The Second District Court of Appeals brought us BAC Funding, Verizzo and now add Howell to your list of must-cite cases whenever you go to argue against Summary Judgment. These lines of cases stand for the proposition that, for all proper purposes, Summary Judgments should not be granted in foreclosure cases as they are currently plead and practiced by the foreclosure mills. Although it is not cited as a foreclosure case, it in fact was a foreclosure and the same analysis applies. Read on and enjoy:
35 Fla. L. Weekly D1215d
Civil procedure — Summary judgment — Error to enter summary judgment to quiet title and for ejectment before the filing of answer where plaintiff did not establish to a certainty at hearing on motion that no answer which defendant might properly serve could present a genuine issue of fact
DAVID B. HOWELL and DAVE B. HOWELL, LLC, Appellants, v. ED BEBB, INC., Appellee. 2nd District. Case No. 2D09-3664. Opinion filed May 28, 2010. Appeal from the Circuit Court for Polk County; Karla Foreman Wright, Judge. Counsel: Matthew J. Conigliaro, Annette Marie Lang, and Stephanie C. Zimmerman of Carlton Fields, P.A., St. Petersburg, for Appellants. Thomas C. Saunders of Saunders Law Group, Bartow, for Appellee.

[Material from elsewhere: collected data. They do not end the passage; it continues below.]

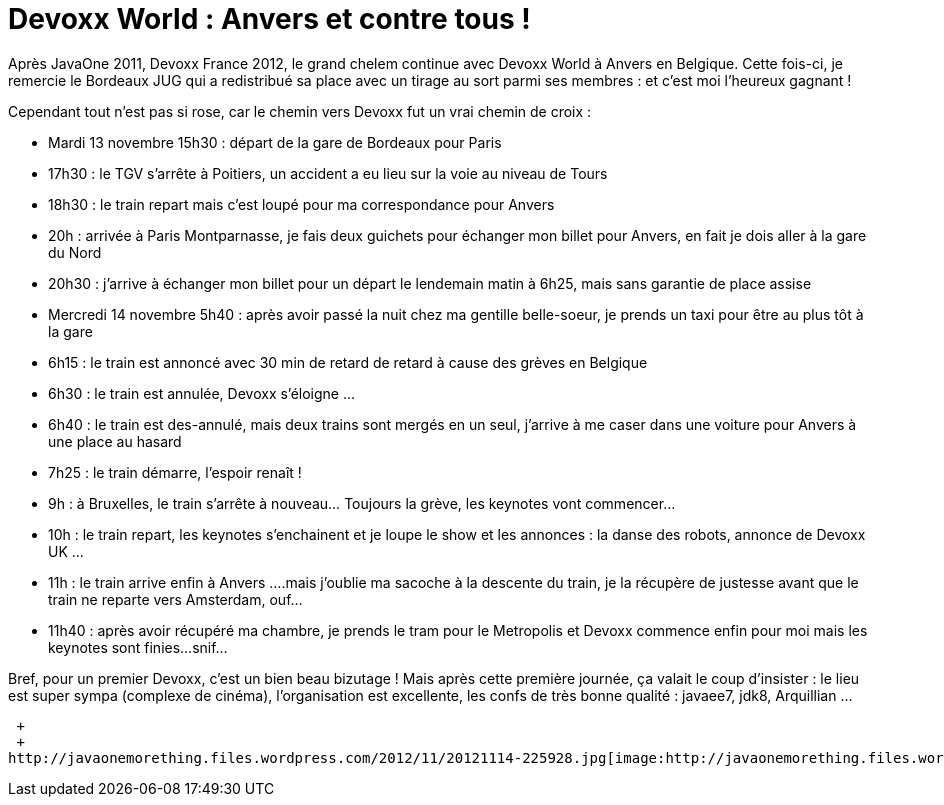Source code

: = Devoxx World : Anvers et contre tous !
:published_at: 2012-11-14

Après JavaOne 2011, Devoxx France 2012, le grand chelem continue avec Devoxx World à Anvers en Belgique. Cette fois-ci, je remercie le Bordeaux JUG qui a redistribué sa place avec un tirage au sort parmi ses membres : et c'est moi l'heureux gagnant !

Cependant tout n'est pas si rose, car le chemin vers Devoxx fut un vrai chemin de croix :

* Mardi 13 novembre 15h30 : départ de la gare de Bordeaux pour Paris
* 17h30 : le TGV s'arrête à Poitiers, un accident a eu lieu sur la voie au niveau de Tours
* 18h30 : le train repart mais c'est loupé pour ma correspondance pour Anvers
* 20h : arrivée à Paris Montparnasse, je fais deux guichets pour échanger mon billet pour Anvers, en fait je dois aller à la gare du Nord
* 20h30 : j'arrive à échanger mon billet pour un départ le lendemain matin à 6h25, mais sans garantie de place assise
* Mercredi 14 novembre 5h40 : après avoir passé la nuit chez ma gentille belle-soeur, je prends un taxi pour être au plus tôt à la gare
* 6h15 : le train est annoncé avec 30 min de retard de retard à cause des grèves en Belgique
* 6h30 : le train est annulée, Devoxx s'éloigne ...
* 6h40 : le train est des-annulé, mais deux trains sont mergés en un seul, j'arrive à me caser dans une voiture pour Anvers à une place au hasard
* 7h25 : le train démarre, l'espoir renaît !
* 9h : à Bruxelles, le train s'arrête à nouveau... Toujours la grève, les keynotes vont commencer...
* 10h : le train repart, les keynotes s'enchainent et je loupe le show et les annonces : la danse des robots, annonce de Devoxx UK ...
* 11h : le train arrive enfin à Anvers ....mais j'oublie ma sacoche à la descente du train, je la récupère de justesse avant que le train ne reparte vers Amsterdam, ouf...
* 11h40 : après avoir récupéré ma chambre, je prends le tram pour le Metropolis et Devoxx commence enfin pour moi mais les keynotes sont finies...snif...

Bref, pour un premier Devoxx, c'est un bien beau bizutage ! Mais après cette première journée, ça valait le coup d'insister : le lieu est super sympa (complexe de cinéma), l'organisation est excellente, les confs de très bonne qualité : javaee7, jdk8, Arquillian ...

 +
 +
http://javaonemorething.files.wordpress.com/2012/11/20121114-225928.jpg[image:http://javaonemorething.files.wordpress.com/2012/11/20121114-225928.jpg[20121114-225928.jpg]]
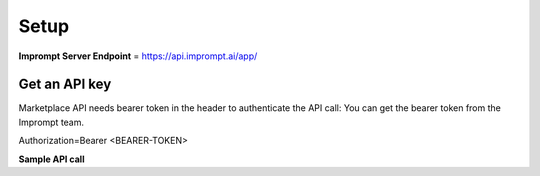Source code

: =================
Setup
=================

**Imprompt Server Endpoint** = https://api.imprompt.ai/app/

Get an API key
=================


Marketplace API needs bearer token in the header to authenticate the API call:
You can get the bearer token from the Imprompt team.

Authorization=Bearer <BEARER-TOKEN>

**Sample API call**

.. tabs::

  .. tab:: REST

    .. code-block:: sh

        GET /marketplaces/2 HTTP/1.1
        Host: <SERVER_ENDPOINT>
        Authorization: Bearer <BEARER_TOKEN>


  .. tab:: CURL

    .. code-block:: python

      curl --location '<API_ENDPOINT>' \
        --header 'Authorization: Bearer <BEARER_TOKEN>'

  .. tab:: Python

    .. code-block:: python

      import requests

      url = "<API_ENDPOINT>"
      payload = {}
      headers = {
          'Authorization': 'Bearer <BEARER_TOKEN>'
      }
      response = requests.request("GET", url, headers=headers, data=payload)
      print(response.text)




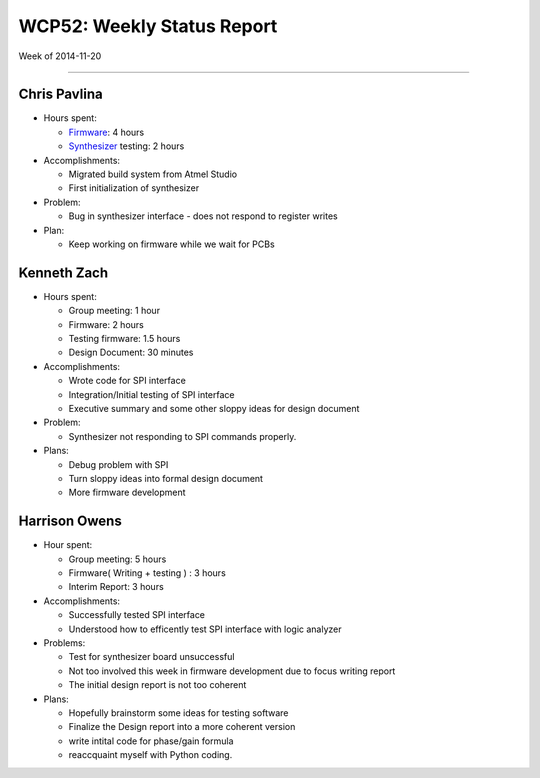 WCP52: Weekly Status Report
===========================
Week of 2014-11-20

---------------

Chris Pavlina
-------------

- Hours spent:

  + `Firmware`_: 4 hours
  + `Synthesizer`_ testing: 2 hours

- Accomplishments:

  + Migrated build system from Atmel Studio
  + First initialization of synthesizer

- Problem:

  + Bug in synthesizer interface - does not respond to register writes

- Plan:

  + Keep working on firmware while we wait for PCBs

.. _`Firmware`: https://github.com/WCP52/firmware
.. _`Synthesizer`: https://github.com/WCP52/docs/wiki/Synthesizer-Prototype


Kenneth Zach
------------

- Hours spent:

  + Group meeting: 1 hour
  + Firmware: 2 hours
  + Testing firmware: 1.5 hours
  + Design Document: 30 minutes
  
- Accomplishments:
  
  + Wrote code for SPI interface
  + Integration/Initial testing of SPI interface
  + Executive summary and some other sloppy ideas for design document
  
- Problem:

  + Synthesizer not responding to SPI commands properly.

- Plans:

  + Debug problem with SPI
  + Turn sloppy ideas into formal design document
  + More firmware development

Harrison Owens
--------------

- Hour spent: 

  + Group meeting: 5 hours
  + Firmware( Writing + testing ) : 3 hours
  + Interim Report: 3 hours
  
- Accomplishments:
  
  + Successfully tested SPI interface
  + Understood how to efficently test SPI interface with logic analyzer
  
- Problems:

  + Test for synthesizer board unsuccessful 
  + Not too involved this week in firmware development due to focus writing report
  + The initial design report is not too coherent
 

- Plans:


  + Hopefully brainstorm some ideas for testing software
  + Finalize the Design report into a more coherent version
  + write intital code for phase/gain formula
  + reaccquaint myself with Python coding.
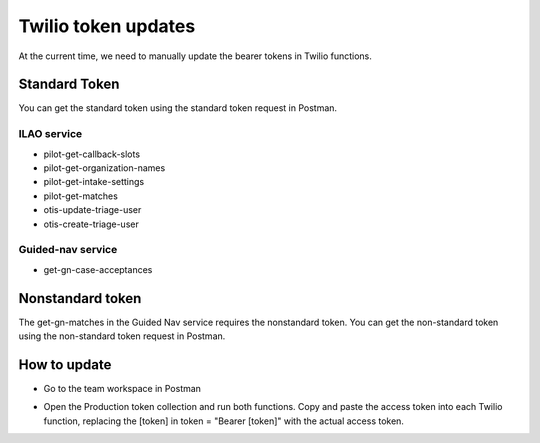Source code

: ============================
Twilio token updates
============================
At the current time, we need to manually update the bearer tokens in Twilio functions.

Standard Token
================
You can get the standard token using the standard token request in Postman.

ILAO service
--------------

* pilot-get-callback-slots
* pilot-get-organization-names
* pilot-get-intake-settings
* pilot-get-matches
* otis-update-triage-user
* otis-create-triage-user

Guided-nav service
-------------------

* get-gn-case-acceptances

Nonstandard token
==================
The get-gn-matches in the Guided Nav service requires the nonstandard token. You can get the non-standard token using the non-standard token request in Postman.


How to update
===============

* Go to the team workspace in Postman

.. image:: ../assets/postman-tokens.png

* Open the Production token collection and run both functions. Copy and paste the access token into each Twilio function, replacing the [token] in token = "Bearer [token]" with the actual access token.

.. image:: ../assets/twilio-token.png



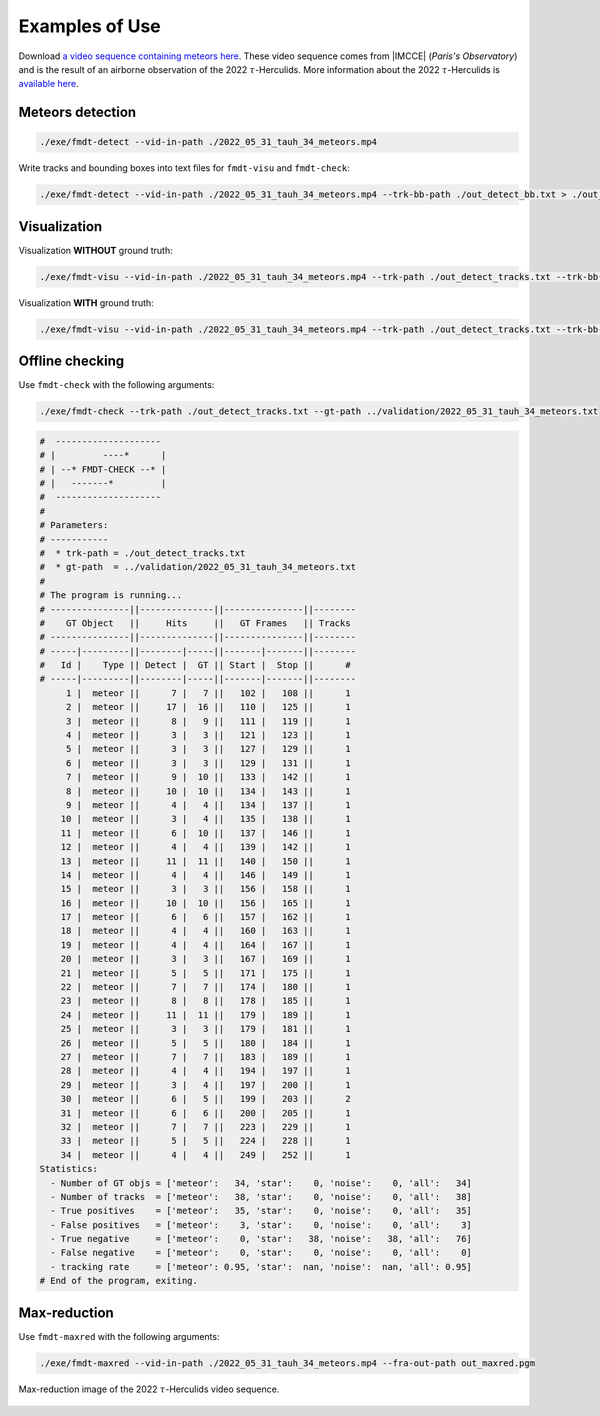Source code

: .. _user_examples_use:

***************
Examples of Use
***************

.. only:: html

	.. video:: https://lip6.fr/adrien.cassagne/data/tauh/in/2022_05_31_tauh_34_meteors.mp4
	   :width: 100%

	2022 :math:`\tau`-Herculids video sequence, cluster of 34 meteors.


Download `a video sequence containing meteors here
<https://lip6.fr/adrien.cassagne/data/tauh/in/2022_05_31_tauh_34_meteors.mp4>`_.
These video sequence comes from |IMCCE| (*Paris's Observatory*) and is the
result of an airborne observation of the 2022 :math:`\tau`-Herculids. More
information about the 2022 :math:`\tau`-Herculids is `available here
<https://www.imcce.fr/recherche/campagnes-observations/meteors/2022the>`_.

Meteors detection
"""""""""""""""""

.. code-block:: bash

	./exe/fmdt-detect --vid-in-path ./2022_05_31_tauh_34_meteors.mp4


Write tracks and bounding boxes into text files for ``fmdt-visu`` and
``fmdt-check``:

.. code-block:: bash

	./exe/fmdt-detect --vid-in-path ./2022_05_31_tauh_34_meteors.mp4 --trk-bb-path ./out_detect_bb.txt > ./out_detect_tracks.txt

Visualization
"""""""""""""

Visualization **WITHOUT** ground truth:

.. code-block:: bash

	./exe/fmdt-visu --vid-in-path ./2022_05_31_tauh_34_meteors.mp4 --trk-path ./out_detect_tracks.txt --trk-bb-path ./out_detect_bb.txt --vid-out-path out_visu.mp4

Visualization **WITH** ground truth:

.. code-block:: bash

	./exe/fmdt-visu --vid-in-path ./2022_05_31_tauh_34_meteors.mp4 --trk-path ./out_detect_tracks.txt --trk-bb-path ./out_detect_bb.txt --gt-path ../validation/2022_05_31_tauh_34_meteors.txt --vid-out-path out_visu.mp4

.. only:: html

	.. video:: https://lip6.fr/adrien.cassagne/data/tauh/tracks.mp4
	   :width: 100%

	2022 :math:`\tau`-Herculids video sequence, cluster of 34 meteors **with
	highlighted detection**.

Offline checking
""""""""""""""""

Use ``fmdt-check`` with the following arguments:

.. code-block:: bash

	./exe/fmdt-check --trk-path ./out_detect_tracks.txt --gt-path ../validation/2022_05_31_tauh_34_meteors.txt

.. code-block:: bash

	#  --------------------
	# |         ----*      |
	# | --* FMDT-CHECK --* |
	# |   -------*         |
	#  --------------------
	#
	# Parameters:
	# -----------
	#  * trk-path = ./out_detect_tracks.txt
	#  * gt-path  = ../validation/2022_05_31_tauh_34_meteors.txt
	#
	# The program is running...
	# ---------------||--------------||---------------||--------
	#    GT Object   ||     Hits     ||   GT Frames   || Tracks
	# ---------------||--------------||---------------||--------
	# -----|---------||--------|-----||-------|-------||--------
	#   Id |    Type || Detect |  GT || Start |  Stop ||      #
	# -----|---------||--------|-----||-------|-------||--------
	     1 |  meteor ||      7 |   7 ||   102 |   108 ||      1
	     2 |  meteor ||     17 |  16 ||   110 |   125 ||      1
	     3 |  meteor ||      8 |   9 ||   111 |   119 ||      1
	     4 |  meteor ||      3 |   3 ||   121 |   123 ||      1
	     5 |  meteor ||      3 |   3 ||   127 |   129 ||      1
	     6 |  meteor ||      3 |   3 ||   129 |   131 ||      1
	     7 |  meteor ||      9 |  10 ||   133 |   142 ||      1
	     8 |  meteor ||     10 |  10 ||   134 |   143 ||      1
	     9 |  meteor ||      4 |   4 ||   134 |   137 ||      1
	    10 |  meteor ||      3 |   4 ||   135 |   138 ||      1
	    11 |  meteor ||      6 |  10 ||   137 |   146 ||      1
	    12 |  meteor ||      4 |   4 ||   139 |   142 ||      1
	    13 |  meteor ||     11 |  11 ||   140 |   150 ||      1
	    14 |  meteor ||      4 |   4 ||   146 |   149 ||      1
	    15 |  meteor ||      3 |   3 ||   156 |   158 ||      1
	    16 |  meteor ||     10 |  10 ||   156 |   165 ||      1
	    17 |  meteor ||      6 |   6 ||   157 |   162 ||      1
	    18 |  meteor ||      4 |   4 ||   160 |   163 ||      1
	    19 |  meteor ||      4 |   4 ||   164 |   167 ||      1
	    20 |  meteor ||      3 |   3 ||   167 |   169 ||      1
	    21 |  meteor ||      5 |   5 ||   171 |   175 ||      1
	    22 |  meteor ||      7 |   7 ||   174 |   180 ||      1
	    23 |  meteor ||      8 |   8 ||   178 |   185 ||      1
	    24 |  meteor ||     11 |  11 ||   179 |   189 ||      1
	    25 |  meteor ||      3 |   3 ||   179 |   181 ||      1
	    26 |  meteor ||      5 |   5 ||   180 |   184 ||      1
	    27 |  meteor ||      7 |   7 ||   183 |   189 ||      1
	    28 |  meteor ||      4 |   4 ||   194 |   197 ||      1
	    29 |  meteor ||      3 |   4 ||   197 |   200 ||      1
	    30 |  meteor ||      6 |   5 ||   199 |   203 ||      2
	    31 |  meteor ||      6 |   6 ||   200 |   205 ||      1
	    32 |  meteor ||      7 |   7 ||   223 |   229 ||      1
	    33 |  meteor ||      5 |   5 ||   224 |   228 ||      1
	    34 |  meteor ||      4 |   4 ||   249 |   252 ||      1
	Statistics:
	  - Number of GT objs = ['meteor':   34, 'star':    0, 'noise':    0, 'all':   34]
	  - Number of tracks  = ['meteor':   38, 'star':    0, 'noise':    0, 'all':   38]
	  - True positives    = ['meteor':   35, 'star':    0, 'noise':    0, 'all':   35]
	  - False positives   = ['meteor':    3, 'star':    0, 'noise':    0, 'all':    3]
	  - True negative     = ['meteor':    0, 'star':   38, 'noise':   38, 'all':   76]
	  - False negative    = ['meteor':    0, 'star':    0, 'noise':    0, 'all':    0]
	  - tracking rate     = ['meteor': 0.95, 'star':  nan, 'noise':  nan, 'all': 0.95]
	# End of the program, exiting.

Max-reduction
"""""""""""""

Use ``fmdt-maxred`` with the following arguments:

.. code-block:: bash

	./exe/fmdt-maxred --vid-in-path ./2022_05_31_tauh_34_meteors.mp4 --fra-out-path out_maxred.pgm

.. _fig_maxred_image:

.. figure:: ../../pics/2022_tauh_maxred.jpg
   :figwidth: 100 %
   :align: center

   Max-reduction image of the 2022 :math:`\tau`-Herculids video sequence.
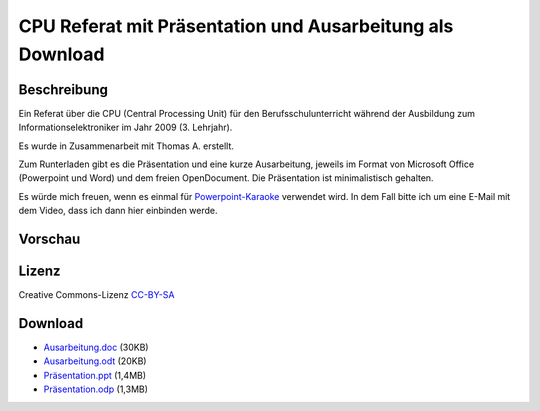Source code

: .. date: 2013/06/16 20:12
.. type: text

CPU Referat mit Präsentation und Ausarbeitung als Download
==========================================================

Beschreibung
------------

Ein Referat über die CPU (Central Processing Unit) für den Berufsschulunterricht während der Ausbildung zum Informationselektroniker im Jahr 2009 (3. Lehrjahr).

Es wurde in Zusammenarbeit mit Thomas A. erstellt.

Zum Runterladen gibt es die Präsentation und eine kurze Ausarbeitung, jeweils im Format von Microsoft Office (Powerpoint und Word) und dem freien OpenDocument. Die Präsentation ist minimalistisch gehalten.

Es würde mich freuen, wenn es einmal für `Powerpoint-Karaoke <http://de.wikipedia.org/wiki/Powerpoint-Karaoke>`_ verwendet wird. In dem Fall bitte ich um eine E-Mail mit dem Video, dass ich dann hier einbinden werde.

Vorschau
--------

.. thumbnail:: /images/cpu-praesentation.png

Lizenz
------

Creative Commons-Lizenz `CC-BY-SA <http://creativecommons.org/licenses/by-sa/3.0/deed.de>`_

Download
--------

- `Ausarbeitung.doc </download/cpu_referat/Ausarbeitung.doc>`_ (30KB)
- `Ausarbeitung.odt </download/cpu_referat/Ausarbeitung.odt>`_ (20KB)
- `Präsentation.ppt </download/cpu_referat/Präsentation.ppt>`_ (1,4MB)
- `Präsentation.odp </download/cpu_referat/Präsentation.odp>`_ (1,3MB)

(WHATLEY, Judge.) David B. Howell and Dave B. Howell, LLC (collectively referred to as Howell) filed this direct appeal of a final summary judgment to quiet title and for ejectment entered in favor of Ed Bebb, Inc. We conclude that Bebb did not establish that it was entitled to summary judgment at this stage in the pleadings and reverse.
Bebb filed an amended complaint against Howell asserting counts to quiet title, take possession of real property, require specific performance, foreclose on a mortgage, and for ejectment. Howell filed a motion to dismiss, and while the motion was pending, Bebb filed a motion for summary judgment. After a hearing on Bebb’s motion, the circuit court entered final summary judgment in favor of Bebb.
Generally, ” [a] movant is entitled to summary judgment “˜if the pleadings, depositions, answers to interrogatories, admissions, affidavits, and other materials as would be admissible in evidence on file show that there is no genuine issue as to any material fact and that the moving party is entitled to a judgment as a matter of law.’ “ Estate of Githens ex rel. Seaman v. Bon Secours-Maria Manor Nursing Care Ctr., Inc., 928 So. 2d 1272, 1274 (Fla. 2d DCA 2006) (quoting Fla. R. Civ. P. 1.510(c)). But if ” a plaintiff moves for summary judgment before the defendant has filed an answer, “˜the burden is upon the plaintiff to make it appear to a certainty that no answer which the defendant might properly serve could present a genuine issue of fact.’ “ BAC Funding Consortium Inc. ISAOA/ATIMA v. Jean-Jacques, 28 So. 3d 936, 937-38 (Fla. 2d DCA 2010) (quoting Settecasi v. Bd. of Pub. Instruction of Pinellas County, 156 So. 2d 652, 654 (Fla. 2d DCA
1963)). Thus, the standard to establish entitlement to summary judgment requires the plaintiff to establish that ” the defendant could not raise any genuine issues of material fact if the defendant were permitted to answer the complaint.” Id. at 938.
The trial court in the present case appears to have used the wrong standard in ruling on Bebb’s motion for summary judgment, as it asked Howell if he had filed any affidavits or anything that would create a material issue of fact. At the hearing on the motion for summary judgment, Howell noted issues of material fact that could be raised in an answer to the complaint. However, Bebb based its argument for summary judgment on the failure of Howell to file affidavits establishing genuine issues of material fact. On appeal, Bebb does not contend that it established to a certainty at the hearing that no answer which Howell might properly serve could present a genuine issue of fact.
Accordingly, it was improper to enter summary judgment in favor of Bebb at this stage in the pleadings, and we reverse the judgment and remand for further proceedings.